Open culture, immersive arts and language bots

Staging the imperfection of digital technologies: In his performance “{reclaim the twelfth camel} < code of practice,” the artist Alexander Tuchaček overstates and dramatizes human-machine interaction. Photograph: © Christian Ritter

Susanne Schumacher on digitalization at ZHdK

Digital technologies shape our everyday life. Digital transformation and the associated change processes influence how we work, learn and live. Educational institutions face the challenge of integrating new information technologies into their organization as well as into teaching and research. Susanne Schumacher, Chair of the Digital Council, talks to LUKAS ZITZER about the strategies with which ZHdK is reacting to and shaping these processes.

___

Lukas Zitzer: Ms. Schumacher, what is ZHdK’s Digital Council?
Susanne Schumacher: The Digital Council is a group of experts whose tasks include advising the University Board on digitalization, as well as initiating and supporting projects aimed at implementing digital transformation. The Council consists of ZHdK members whose professional or artistic activities focus on digitalization and who come from all areas of the University. The Digital Council also includes students and representatives of our mid-tier faculty.

Which measures is ZHdK taking as an arts university to integrate digital media into teaching?
Generally, the competencies of most disciplines taught at ZHdK include a reflected use of media and advanced communication and teaching skills. In addition, the University’s e-learning officers have been promoting the methodical and didactic use of digital media in teaching for years. In the future, all staff and students will receive increased training in the competencies needed in the digital age. These competencies will promote teamwork, digital participation in society and digital creation. We are also exploring how rooms need to be designed to enable new, optimally performing and digitally supported forms of work.

In the future, all staff and students will receive increased training in the competencies needed in the digital age. These competencies will promote teamwork, digital participation in society and digital creation.

Although the e-mail deluge is widely deplored, this remains the central means of communication at ZHdK. Will we also be breaking new ground in the future with regard to communication and work processes, and if so, which?
ZHdK already offers good online communication and collaboration opportunities.

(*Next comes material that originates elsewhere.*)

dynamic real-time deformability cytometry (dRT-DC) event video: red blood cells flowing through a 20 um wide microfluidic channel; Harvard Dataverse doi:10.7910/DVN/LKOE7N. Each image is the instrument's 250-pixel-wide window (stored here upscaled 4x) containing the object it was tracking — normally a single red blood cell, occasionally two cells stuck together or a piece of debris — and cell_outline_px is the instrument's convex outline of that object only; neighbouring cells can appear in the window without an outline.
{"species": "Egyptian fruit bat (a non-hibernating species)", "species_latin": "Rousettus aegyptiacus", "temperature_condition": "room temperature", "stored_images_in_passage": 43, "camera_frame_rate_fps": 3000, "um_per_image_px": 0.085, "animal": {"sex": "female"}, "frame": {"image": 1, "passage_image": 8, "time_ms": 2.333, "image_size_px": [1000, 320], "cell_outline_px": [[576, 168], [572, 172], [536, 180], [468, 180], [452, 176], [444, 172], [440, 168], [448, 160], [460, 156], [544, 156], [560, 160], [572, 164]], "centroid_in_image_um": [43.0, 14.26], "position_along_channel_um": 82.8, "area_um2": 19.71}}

These include platforms for project organization, exchanging documents or organizing learning units. Our problem is rather that these tools have no binding character. Thus every work situation requires us to decide afresh how to communicate and collaborate. In this situation, e-mail is often said to be the simplest tool. We are currently optimizing the University intranet and developing proposals for future work processes.

In terms of knowledge culture, ZHdK is already actively responding to the challenges of digitalization. We are working on making the results of teaching and research as accessible, integrated and sustainable as possible — for instance, through an online publication repository. In this way, we are promoting a culture of free access to knowledge and correspond to the values of Open Science, according to which research results should be available to everyone. It is important that, besides text-based publications, multimedia forms of presenting artistic research are also adequately represented.

Many first-year students are digital natives. Do older staff have more trouble learning new technologies?
I regret this widespread generalization, as it unnecessarily polarizes the generations. Acquiring new things is driven by curiosity, a quality that fortunately is not reserved for young people. It is undisputed that different communities use digital technologies in different ways — be it social media, professional software or programming languages.

Does the Digital Council take into account the concerns of staff and students who feel increasingly remote-controlled by technology?
Yes, of course. The Digital Council views the effects of digitalization critically and considers its limitations, especially where these involve the arts. We place people centre stage and endeavour to promote digitalization only where this makes sense.

Acquiring new things is driven by curiosity, a quality that fortunately is not reserved for young people.

Could you give us an example of how digital technologies are influencing artistic working methods?
One example is the ZHdK focus on “Immersive Arts”: In recent years, media technologies such as motion capture, video projection mapping and 3D audio have brought forth novel applications in the fields of augmented and virtual reality. Stage arts such as music, dance and performance, but also film and game design, use these technologies to extend their forms of storytelling and the interactions between artists and machines. Most of all, however, such technologies enable creating interesting experiences for the audience. Under the direction of Christian Iseli, ZHdK is currently pursuing various pilot projects with a view to establishing an interdisciplinary “Immersive Arts Space.”

Which digital art works and projects by ZHdK faculty and students excite you?
I recently had some aha moments in relation to language bots and machine learning — as brought to the stage by artists. One example is Alexander Tuchaček’s art performance “{reclaim the twelfth camel} < code of practice” at the Collegium Helveticum, another the Improvisation Theatre’s “Chatbots on Stage” at Kunsthalle Zürich, which was organized by ZHdK researcher Gunter Lösel. Both performances overstated and dramatized human-machine interaction, creating witty, artificial “dialogues.” My expectations as a spectator were deliberately strained. I found these staged imperfections of digital technologies, and how they unsettled the performance situation, very exciting.